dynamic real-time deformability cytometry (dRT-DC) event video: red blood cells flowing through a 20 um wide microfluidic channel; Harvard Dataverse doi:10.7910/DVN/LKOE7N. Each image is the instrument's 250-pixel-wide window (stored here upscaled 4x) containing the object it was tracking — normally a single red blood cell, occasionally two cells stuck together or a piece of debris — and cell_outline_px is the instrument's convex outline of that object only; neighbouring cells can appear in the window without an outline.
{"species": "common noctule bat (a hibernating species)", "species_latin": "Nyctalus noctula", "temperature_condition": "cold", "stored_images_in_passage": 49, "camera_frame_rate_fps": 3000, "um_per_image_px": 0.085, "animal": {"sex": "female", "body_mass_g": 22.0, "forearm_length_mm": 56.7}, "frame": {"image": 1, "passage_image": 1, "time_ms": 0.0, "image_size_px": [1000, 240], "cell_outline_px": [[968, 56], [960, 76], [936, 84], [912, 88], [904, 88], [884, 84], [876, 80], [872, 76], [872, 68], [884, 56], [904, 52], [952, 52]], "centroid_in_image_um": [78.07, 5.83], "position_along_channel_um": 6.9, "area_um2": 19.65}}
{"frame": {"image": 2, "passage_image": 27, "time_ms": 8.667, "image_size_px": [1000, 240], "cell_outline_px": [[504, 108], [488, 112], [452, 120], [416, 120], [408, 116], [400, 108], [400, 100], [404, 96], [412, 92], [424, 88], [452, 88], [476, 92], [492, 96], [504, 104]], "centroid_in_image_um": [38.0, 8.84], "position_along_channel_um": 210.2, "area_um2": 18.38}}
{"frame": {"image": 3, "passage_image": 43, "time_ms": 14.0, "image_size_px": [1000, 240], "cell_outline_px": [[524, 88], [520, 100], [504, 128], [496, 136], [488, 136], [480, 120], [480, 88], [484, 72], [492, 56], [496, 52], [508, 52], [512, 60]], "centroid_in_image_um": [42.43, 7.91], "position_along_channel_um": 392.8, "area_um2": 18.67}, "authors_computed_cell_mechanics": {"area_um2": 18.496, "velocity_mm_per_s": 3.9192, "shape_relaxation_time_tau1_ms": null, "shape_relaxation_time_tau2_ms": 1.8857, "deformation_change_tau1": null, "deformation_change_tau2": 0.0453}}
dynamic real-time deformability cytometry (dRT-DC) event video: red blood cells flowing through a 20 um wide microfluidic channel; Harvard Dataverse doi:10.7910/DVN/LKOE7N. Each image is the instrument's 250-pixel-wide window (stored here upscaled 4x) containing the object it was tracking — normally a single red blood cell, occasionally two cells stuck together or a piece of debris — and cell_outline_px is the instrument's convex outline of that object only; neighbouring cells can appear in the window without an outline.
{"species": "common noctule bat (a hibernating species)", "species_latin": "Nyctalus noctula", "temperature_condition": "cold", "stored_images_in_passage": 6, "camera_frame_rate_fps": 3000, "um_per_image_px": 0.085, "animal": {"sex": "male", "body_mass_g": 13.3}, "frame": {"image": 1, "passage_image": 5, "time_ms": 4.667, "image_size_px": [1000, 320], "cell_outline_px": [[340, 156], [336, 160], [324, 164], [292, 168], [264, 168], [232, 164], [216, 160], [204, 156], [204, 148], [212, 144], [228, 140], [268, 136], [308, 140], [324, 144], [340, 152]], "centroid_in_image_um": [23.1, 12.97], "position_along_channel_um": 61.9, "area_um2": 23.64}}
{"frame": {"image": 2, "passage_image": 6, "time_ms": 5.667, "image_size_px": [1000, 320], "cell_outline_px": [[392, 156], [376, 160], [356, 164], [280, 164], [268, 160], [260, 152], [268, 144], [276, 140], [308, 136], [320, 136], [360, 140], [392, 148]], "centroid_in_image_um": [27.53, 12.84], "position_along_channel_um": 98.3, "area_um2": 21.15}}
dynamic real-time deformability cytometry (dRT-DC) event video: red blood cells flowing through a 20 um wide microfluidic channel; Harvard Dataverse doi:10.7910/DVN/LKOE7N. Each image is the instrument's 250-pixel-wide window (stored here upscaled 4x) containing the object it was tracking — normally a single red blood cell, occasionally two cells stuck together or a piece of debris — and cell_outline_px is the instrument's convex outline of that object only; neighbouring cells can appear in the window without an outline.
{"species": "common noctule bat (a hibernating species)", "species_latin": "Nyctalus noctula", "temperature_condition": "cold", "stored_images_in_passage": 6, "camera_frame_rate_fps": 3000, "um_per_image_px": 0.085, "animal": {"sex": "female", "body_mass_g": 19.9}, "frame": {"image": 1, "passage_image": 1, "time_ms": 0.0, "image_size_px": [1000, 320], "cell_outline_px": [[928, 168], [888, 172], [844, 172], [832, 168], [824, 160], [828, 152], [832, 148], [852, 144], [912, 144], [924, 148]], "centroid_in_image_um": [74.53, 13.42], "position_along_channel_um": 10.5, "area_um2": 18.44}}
————————
**Required work**.
Set down the listing above in full, please, exactly as it appears.

**Exercise solution**.
dynamic real-time deformability cytometry (dRT-DC) event video: red blood cells flowing through a 20 um wide microfluidic channel; Harvard Dataverse doi:10.7910/DVN/LKOE7N. Each image is the instrument's 250-pixel-wide window (stored here upscaled 4x) containing the object it was tracking — normally a single red blood cell, occasionally two cells stuck together or a piece of debris — and cell_outline_px is the instrument's convex outline of that object only; neighbouring cells can appear in the window without an outline.
{"species": "common noctule bat (a hibernating species)", "species_latin": "Nyctalus noctula", "temperature_condition": "cold", "stored_images_in_passage": 49, "camera_frame_rate_fps": 3000, "um_per_image_px": 0.085, "animal": {"sex": "female", "body_mass_g": 22.0, "forearm_length_mm": 56.7}, "frame": {"image": 1, "passage_image": 1, "time_ms": 0.0, "image_size_px": [1000, 240], "cell_outline_px": [[968, 56], [960, 76], [936, 84], [912, 88], [904, 88], [884, 84], [876, 80], [872, 76], [872, 68], [884, 56], [904, 52], [952, 52]], "centroid_in_image_um": [78.07, 5.83], "position_along_channel_um": 6.9, "area_um2": 19.65}}
{"frame": {"image": 2, "passage_image": 27, "time_ms": 8.667, "image_size_px": [1000, 240], "cell_outline_px": [[504, 108], [488, 112], [452, 120], [416, 120], [408, 116], [400, 108], [400, 100], [404, 96], [412, 92], [424, 88], [452, 88], [476, 92], [492, 96], [504, 104]], "centroid_in_image_um": [38.0, 8.84], "position_along_channel_um": 210.2, "area_um2": 18.38}}
{"frame": {"image": 3, "passage_image": 43, "time_ms": 14.0, "image_size_px": [1000, 240], "cell_outline_px": [[524, 88], [520, 100], [504, 128], [496, 136], [488, 136], [480, 120], [480, 88], [484, 72], [492, 56], [496, 52], [508, 52], [512, 60]], "centroid_in_image_um": [42.43, 7.91], "position_along_channel_um": 392.8, "area_um2": 18.67}, "authors_computed_cell_mechanics": {"area_um2": 18.496, "velocity_mm_per_s": 3.9192, "shape_relaxation_time_tau1_ms": null, "shape_relaxation_time_tau2_ms": 1.8857, "deformation_change_tau1": null, "deformation_change_tau2": 0.0453}}
dynamic real-time deformability cytometry (dRT-DC) event video: red blood cells flowing through a 20 um wide microfluidic channel; Harvard Dataverse doi:10.7910/DVN/LKOE7N. Each image is the instrument's 250-pixel-wide window (stored here upscaled 4x) containing the object it was tracking — normally a single red blood cell, occasionally two cells stuck together or a piece of debris — and cell_outline_px is the instrument's convex outline of that object only; neighbouring cells can appear in the window without an outline.
{"species": "common noctule bat (a hibernating species)", "species_latin": "Nyctalus noctula", "temperature_condition": "cold", "stored_images_in_passage": 6, "camera_frame_rate_fps": 3000, "um_per_image_px": 0.085, "animal": {"sex": "male", "body_mass_g": 13.3}, "frame": {"image": 1, "passage_image": 5, "time_ms": 4.667, "image_size_px": [1000, 320], "cell_outline_px": [[340, 156], [336, 160], [324, 164], [292, 168], [264, 168], [232, 164], [216, 160], [204, 156], [204, 148], [212, 144], [228, 140], [268, 136], [308, 140], [324, 144], [340, 152]], "centroid_in_image_um": [23.1, 12.97], "position_along_channel_um": 61.9, "area_um2": 23.64}}
{"frame": {"image": 2, "passage_image": 6, "time_ms": 5.667, "image_size_px": [1000, 320], "cell_outline_px": [[392, 156], [376, 160], [356, 164], [280, 164], [268, 160], [260, 152], [268, 144], [276, 140], [308, 136], [320, 136], [360, 140], [392, 148]], "centroid_in_image_um": [27.53, 12.84], "position_along_channel_um": 98.3, "area_um2": 21.15}}
dynamic real-time deformability cytometry (dRT-DC) event video: red blood cells flowing through a 20 um wide microfluidic channel; Harvard Dataverse doi:10.7910/DVN/LKOE7N. Each image is the instrument's 250-pixel-wide window (stored here upscaled 4x) containing the object it was tracking — normally a single red blood cell, occasionally two cells stuck together or a piece of debris — and cell_outline_px is the instrument's convex outline of that object only; neighbouring cells can appear in the window without an outline.
{"species": "common noctule bat (a hibernating species)", "species_latin": "Nyctalus noctula", "temperature_condition": "cold", "stored_images_in_passage": 6, "camera_frame_rate_fps": 3000, "um_per_image_px": 0.085, "animal": {"sex": "female", "body_mass_g": 19.9}, "frame": {"image": 1, "passage_image": 1, "time_ms": 0.0, "image_size_px": [1000, 320], "cell_outline_px": [[928, 168], [888, 172], [844, 172], [832, 168], [824, 160], [828, 152], [832, 148], [852, 144], [912, 144], [924, 148]], "centroid_in_image_um": [74.53, 13.42], "position_along_channel_um": 10.5, "area_um2": 18.44}}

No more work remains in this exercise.